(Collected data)
#####

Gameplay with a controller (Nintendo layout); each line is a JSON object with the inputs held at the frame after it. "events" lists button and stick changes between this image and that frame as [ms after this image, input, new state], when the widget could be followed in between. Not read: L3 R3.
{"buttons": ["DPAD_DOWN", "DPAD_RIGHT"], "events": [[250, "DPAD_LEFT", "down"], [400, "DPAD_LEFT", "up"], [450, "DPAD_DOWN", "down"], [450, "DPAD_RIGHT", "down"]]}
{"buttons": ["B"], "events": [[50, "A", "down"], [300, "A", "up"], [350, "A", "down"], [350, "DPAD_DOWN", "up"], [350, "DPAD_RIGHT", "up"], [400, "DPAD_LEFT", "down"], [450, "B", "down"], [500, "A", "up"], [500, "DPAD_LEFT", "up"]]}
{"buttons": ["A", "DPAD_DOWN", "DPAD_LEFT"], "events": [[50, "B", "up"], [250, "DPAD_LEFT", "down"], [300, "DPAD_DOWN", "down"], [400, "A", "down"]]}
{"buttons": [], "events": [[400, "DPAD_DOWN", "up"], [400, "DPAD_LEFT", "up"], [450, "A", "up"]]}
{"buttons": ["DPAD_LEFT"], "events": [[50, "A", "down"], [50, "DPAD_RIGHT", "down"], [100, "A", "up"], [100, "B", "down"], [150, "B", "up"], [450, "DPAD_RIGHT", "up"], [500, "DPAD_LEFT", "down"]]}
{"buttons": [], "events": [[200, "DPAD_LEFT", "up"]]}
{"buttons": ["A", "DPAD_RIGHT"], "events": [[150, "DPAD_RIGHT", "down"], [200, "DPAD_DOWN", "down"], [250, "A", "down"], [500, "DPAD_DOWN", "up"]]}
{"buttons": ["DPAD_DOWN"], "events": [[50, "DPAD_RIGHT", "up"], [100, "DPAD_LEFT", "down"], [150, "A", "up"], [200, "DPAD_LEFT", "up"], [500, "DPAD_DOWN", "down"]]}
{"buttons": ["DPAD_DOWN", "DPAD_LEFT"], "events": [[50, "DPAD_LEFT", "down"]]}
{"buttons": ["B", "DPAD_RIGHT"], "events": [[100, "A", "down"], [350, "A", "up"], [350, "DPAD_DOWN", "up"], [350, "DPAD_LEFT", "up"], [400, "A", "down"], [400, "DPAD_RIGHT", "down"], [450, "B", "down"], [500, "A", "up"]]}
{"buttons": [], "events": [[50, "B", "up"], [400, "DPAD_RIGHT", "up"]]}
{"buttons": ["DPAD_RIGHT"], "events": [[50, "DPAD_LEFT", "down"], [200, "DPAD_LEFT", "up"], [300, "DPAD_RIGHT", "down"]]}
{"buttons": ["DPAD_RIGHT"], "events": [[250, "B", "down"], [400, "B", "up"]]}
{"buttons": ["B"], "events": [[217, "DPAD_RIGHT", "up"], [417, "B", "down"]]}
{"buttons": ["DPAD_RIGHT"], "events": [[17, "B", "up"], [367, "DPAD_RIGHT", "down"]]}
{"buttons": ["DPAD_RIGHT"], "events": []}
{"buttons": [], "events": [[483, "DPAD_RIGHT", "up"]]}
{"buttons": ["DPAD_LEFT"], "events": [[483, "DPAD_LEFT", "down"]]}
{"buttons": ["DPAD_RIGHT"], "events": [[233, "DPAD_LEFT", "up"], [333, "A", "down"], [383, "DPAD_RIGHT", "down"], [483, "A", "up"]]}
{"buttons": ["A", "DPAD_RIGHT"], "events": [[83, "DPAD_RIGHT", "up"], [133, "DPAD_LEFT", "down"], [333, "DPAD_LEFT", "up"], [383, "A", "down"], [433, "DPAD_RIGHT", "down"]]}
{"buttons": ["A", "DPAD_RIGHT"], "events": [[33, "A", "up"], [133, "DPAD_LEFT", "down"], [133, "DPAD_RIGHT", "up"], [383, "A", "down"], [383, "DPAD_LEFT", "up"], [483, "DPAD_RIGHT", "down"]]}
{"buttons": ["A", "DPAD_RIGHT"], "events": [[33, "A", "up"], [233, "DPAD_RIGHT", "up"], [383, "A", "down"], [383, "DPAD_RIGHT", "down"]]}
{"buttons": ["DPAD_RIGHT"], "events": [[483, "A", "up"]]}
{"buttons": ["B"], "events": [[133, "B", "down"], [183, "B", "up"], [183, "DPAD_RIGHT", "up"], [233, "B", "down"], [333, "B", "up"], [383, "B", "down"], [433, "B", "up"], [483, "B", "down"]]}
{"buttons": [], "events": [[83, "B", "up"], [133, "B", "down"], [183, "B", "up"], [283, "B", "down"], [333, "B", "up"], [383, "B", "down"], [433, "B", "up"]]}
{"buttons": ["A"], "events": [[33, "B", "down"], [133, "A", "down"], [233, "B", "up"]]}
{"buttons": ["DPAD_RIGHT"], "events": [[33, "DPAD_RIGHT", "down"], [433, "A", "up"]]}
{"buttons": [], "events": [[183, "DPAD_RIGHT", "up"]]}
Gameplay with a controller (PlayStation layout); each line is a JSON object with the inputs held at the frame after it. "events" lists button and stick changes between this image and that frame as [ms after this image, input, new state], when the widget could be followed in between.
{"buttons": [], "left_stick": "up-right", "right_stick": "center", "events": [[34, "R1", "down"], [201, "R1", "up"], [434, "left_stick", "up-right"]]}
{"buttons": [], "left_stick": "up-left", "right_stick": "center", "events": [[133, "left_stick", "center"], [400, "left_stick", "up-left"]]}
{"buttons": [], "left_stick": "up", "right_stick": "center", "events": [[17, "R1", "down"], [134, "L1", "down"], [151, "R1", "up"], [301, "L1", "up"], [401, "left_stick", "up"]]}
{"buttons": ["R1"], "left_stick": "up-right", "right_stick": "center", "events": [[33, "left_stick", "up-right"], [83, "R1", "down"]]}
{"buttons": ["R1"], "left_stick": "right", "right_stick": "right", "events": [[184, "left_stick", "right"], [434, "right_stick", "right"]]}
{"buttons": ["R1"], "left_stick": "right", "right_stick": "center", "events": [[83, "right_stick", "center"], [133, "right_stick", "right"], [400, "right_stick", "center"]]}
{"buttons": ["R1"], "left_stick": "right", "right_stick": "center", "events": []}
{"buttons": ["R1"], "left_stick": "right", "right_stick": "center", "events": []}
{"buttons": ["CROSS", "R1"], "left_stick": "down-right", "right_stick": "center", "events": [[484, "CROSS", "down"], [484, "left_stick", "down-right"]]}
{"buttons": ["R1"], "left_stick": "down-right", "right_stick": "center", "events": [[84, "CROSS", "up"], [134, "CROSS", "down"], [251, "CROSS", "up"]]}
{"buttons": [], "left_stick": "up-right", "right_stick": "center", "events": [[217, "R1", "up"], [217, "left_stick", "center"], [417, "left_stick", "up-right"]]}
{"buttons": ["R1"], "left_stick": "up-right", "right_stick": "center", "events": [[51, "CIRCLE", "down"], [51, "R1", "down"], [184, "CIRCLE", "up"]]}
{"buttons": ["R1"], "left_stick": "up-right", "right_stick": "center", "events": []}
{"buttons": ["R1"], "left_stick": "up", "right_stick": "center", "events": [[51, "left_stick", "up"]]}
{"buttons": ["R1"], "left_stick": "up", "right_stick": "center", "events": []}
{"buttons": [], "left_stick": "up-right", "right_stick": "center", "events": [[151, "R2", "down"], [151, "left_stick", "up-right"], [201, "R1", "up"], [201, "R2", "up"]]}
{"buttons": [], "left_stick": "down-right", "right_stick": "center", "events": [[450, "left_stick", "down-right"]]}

#####

_Task goal_:
After reading the entries above, state the number of lines that contain the word "followed", adding nothing else.

_Exercise solution_:
2